- ÉNONCÉ ÉCRIT -
Recopiez intégralement, sans rien modifier, l'extrait de conférence reproduit plus bas.

- EXTRAIT DU TEXTE -
================================

Extrait de la douzième conférence du cycle «Facteurs de santé pour l’organisme social»
Berne, 9 juillet 1920
Rudolf Steiner – GA198
2e édition (en langue allemande)
Éditions Anthroposohiques Romandes - 2021
Traduction : Jean-Marie Jenni
[NDLR : Nous invitons nos lecteurs à découvrir s'il existe des liens entre le texte ci-dessous et... le transhumanime. Cet extrait de conférence de Rudolf Steiner peut en effet aussi s'avérer apporter un éclairage extrêmement pénétrant sur cette thématique si actuelle !]
« (…) J'aimerais vous parler aujourd'hui d'un sujet dont j'ai certes souvent parlé déjà mais que j'estime devoir être repris souvent sous divers points de vue pour être compris. Celui qui vit consciemment les événements dans le monde matériel mais aussi spirituel de notre temps sous la perspective de ce que nous appelons science de l'esprit d'orientation anthroposophique doit nourrir un gros souci concernant notre culture. Voici comment on pourrait le décrire : on voit d'un côté que la science de l'initiation, que nous appelons la science de l'esprit, que l'on explore avec la méthode de l'initiation, doit se répandre, du moins pour ses données essentielles, sur toute l'humanité si nous voulons éviter la décadence. Les propos de la science de l'initiation, les êtres humains ont tout simplement besoin de les accueillir dans la vie de leurs sentiments et pour les impulsions qui doivent conduire les interactions entre les êtres humains, leur commerce. D'un autre côté, on doit constater que la grande majorité de l'humanité — il suffit de compter le peu de personnes qui s'approchent de la science de l'esprit — refuse la science de l'initiation et continue de vivre comme si celle-ci n'existait pas et en tout cas ne se laisse pas influencer par elle. On dirait donc qu'il y a d'une part une urgence de reconnaître les manifestations des mondes de l'esprit et d'autre part un refus radical de celles-ci.

================================

- DONNÉES FOURNIES -
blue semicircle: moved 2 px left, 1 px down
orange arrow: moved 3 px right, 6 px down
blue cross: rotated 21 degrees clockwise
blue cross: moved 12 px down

================================

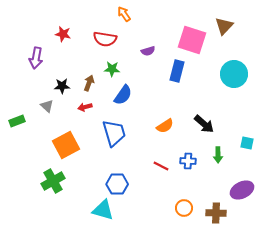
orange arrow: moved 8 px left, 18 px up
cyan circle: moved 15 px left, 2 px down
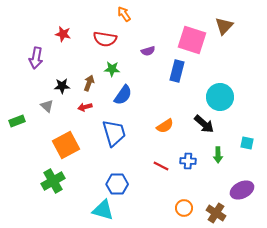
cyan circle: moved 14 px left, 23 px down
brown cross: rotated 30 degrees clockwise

================================

- SOLUTION PROPOSÉE -
Extrait de la douzième conférence du cycle «Facteurs de santé pour l’organisme social»
Berne, 9 juillet 1920
Rudolf Steiner – GA198
2e édition (en langue allemande)
Éditions Anthroposohiques Romandes - 2021
Traduction : Jean-Marie Jenni
[NDLR : Nous invitons nos lecteurs à découvrir s'il existe des liens entre le texte ci-dessous et... le transhumanime. Cet extrait de conférence de Rudolf Steiner peut en effet aussi s'avérer apporter un éclairage extrêmement pénétrant sur cette thématique si actuelle !]
« (…) J'aimerais vous parler aujourd'hui d'un sujet dont j'ai certes souvent parlé déjà mais que j'estime devoir être repris souvent sous divers points de vue pour être compris. Celui qui vit consciemment les événements dans le monde matériel mais aussi spirituel de notre temps sous la perspective de ce que nous appelons science de l'esprit d'orientation anthroposophique doit nourrir un gros souci concernant notre culture. Voici comment on pourrait le décrire : on voit d'un côté que la science de l'initiation, que nous appelons la science de l'esprit, que l'on explore avec la méthode de l'initiation, doit se répandre, du moins pour ses données essentielles, sur toute l'humanité si nous voulons éviter la décadence. Les propos de la science de l'initiation, les êtres humains ont tout simplement besoin de les accueillir dans la vie de leurs sentiments et pour les impulsions qui doivent conduire les interactions entre les êtres humains, leur commerce. D'un autre côté, on doit constater que la grande majorité de l'humanité — il suffit de compter le peu de personnes qui s'approchent de la science de l'esprit — refuse la science de l'initiation et continue de vivre comme si celle-ci n'existait pas et en tout cas ne se laisse pas influencer par elle. On dirait donc qu'il y a d'une part une urgence de reconnaître les manifestations des mondes de l'esprit et d'autre part un refus radical de celles-ci.